A distance, intertwined : le shakuhachi pour entremêler les cultures

par

A distance, intertwined. Takuma Itoh (1984-), Chad Cannon (1985-), Kojiro Umezaki (1968-), SunYoung Park (1971-), Angel Lam ; Kojiro Umezaki, Hub New Music. 44’05" – 2024 – Livret : anglais. In A Circle Records. ICR032. 

Le disque s’articule autour du shakuhachi, flûte japonaise (d'origine chinoise), en bambou et à cinq trous, plus souvent à sa place dans la musique traditionnelle, ici aux mains de Kojiro Umezaki (instrumentiste au Silkroad Ensemble), secondé par les flûte, clarinette, violon et violoncelle du Hub New Music : le projet, initié avec des compositeurs du Asia-America New Music Institute, ambitionne de rapprocher les deux cultures et assemble cinq pièces aux contours variés, sous un titre, a distance, intertwined, à l’origine poétique -deux arbres sempervirents, pourtant à distance l’un de l’autre d’une journée de voyage, entrelacent leurs racines et forment un couple, indéfectible et à forme humaine.

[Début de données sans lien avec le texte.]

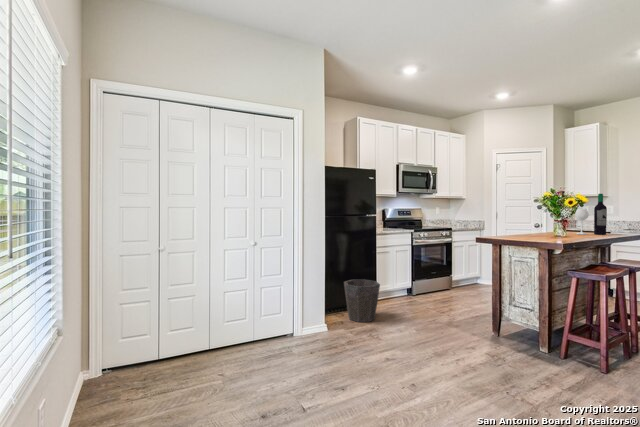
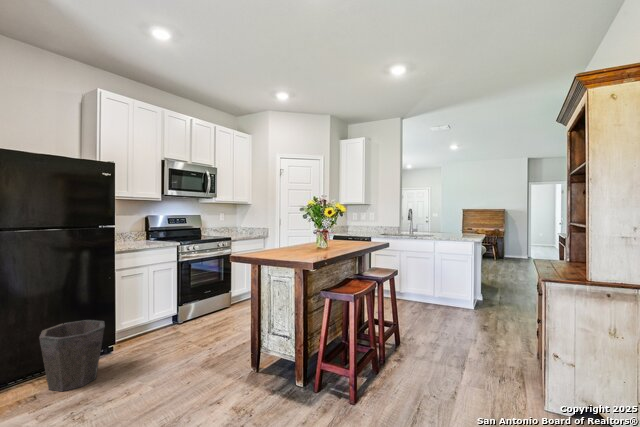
wine bottle: present [575,194,607,235] -> none [339,203,364,244]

Œuvre la plus convaincante de cet album qui vogue entre musiques traditionnelle et moderne, entre cultures occidentale et asiatique, Faded Aura de Takuma Itoh -né au Japon, il y passe sa petite enfance avant de migrer vers la Californie du Nord- dessine, au travers d’un jeu subtil de réfractions sonores, une aura de mystère dans laquelle on se laisse volontiers prendre ; Death Masks de Chad Cannon (Salt Lake City, un compositeur de musique à l’image féru de croisements de genres), convoque, d’abord avec une sérénité apaisante, ensuite avec un emballement inquiétant, ces masques funéraires en plâtre destinés à rappeler le mort à ses vivants.

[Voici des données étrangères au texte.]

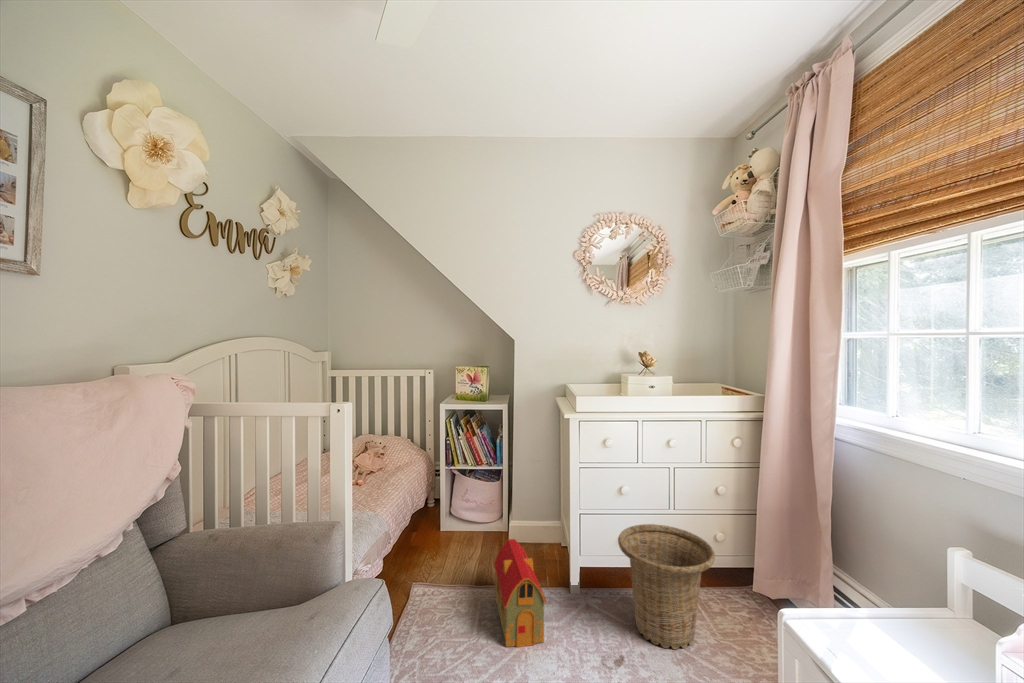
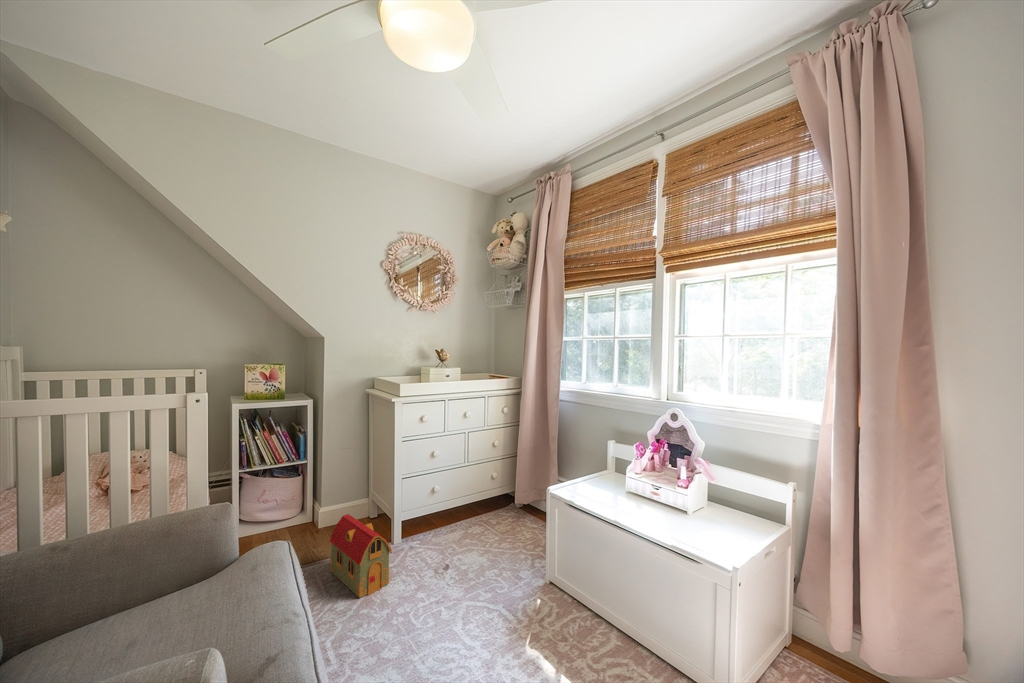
basket: present [618,524,715,649] -> none [437,474,501,555]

Dans Moonlight de SunYoung Park, le ton est à la fois grave et empreint de légèreté : directement inspirée du traditionnel (japonais, quoique la compositrice provienne de Corée du Sud) Conte du coupeur de bambou, l’histoire est celle de la princesse Kaguya, qui tente de quitter le monde terrestre de ses parents adoptifs pour rejoindre celui, céleste, de son peuple -le shakuhachi est la jeune femme, le quatuor représente les terriens opposés à son départ ; forte de son double bagage, classique et folklorique, Angel Lam (américaine, elle compose et pratique d’anciennes cithares chinoises) est la voix qui raconte, dans Whispers of Sea Rivers, en trois mouvements de facture convenue (le dernier, primesautier, est moins alourdi par la narration), un voyage vers le « port parfumé ».

Enfin, avec Tied Together by Twilight, Kojiro Umezaki -l’instrumentiste, mais donc aussi compositeur, grandit à Tokyo, entre un père japonais et une mère danoise- pousse un pas plus loin, avec doigté, les contrastes, musicaux et culturels au centre du projet : comme avant lui Makoto Shinkai dans son film Your Name, il plonge son crayon dans les années 1960, décade de progression économique et culturelle accélérée au Japon et, au long d’une suite de petits pas balancés, évoque les hiatus entre ville et campagne, modernité et tradition, jeunes et anciens…

Son : 8 – Livret : 7 – Répertoire : 6 – Interprétation : 7

Chronique réalisée sur base de l'édition digitale.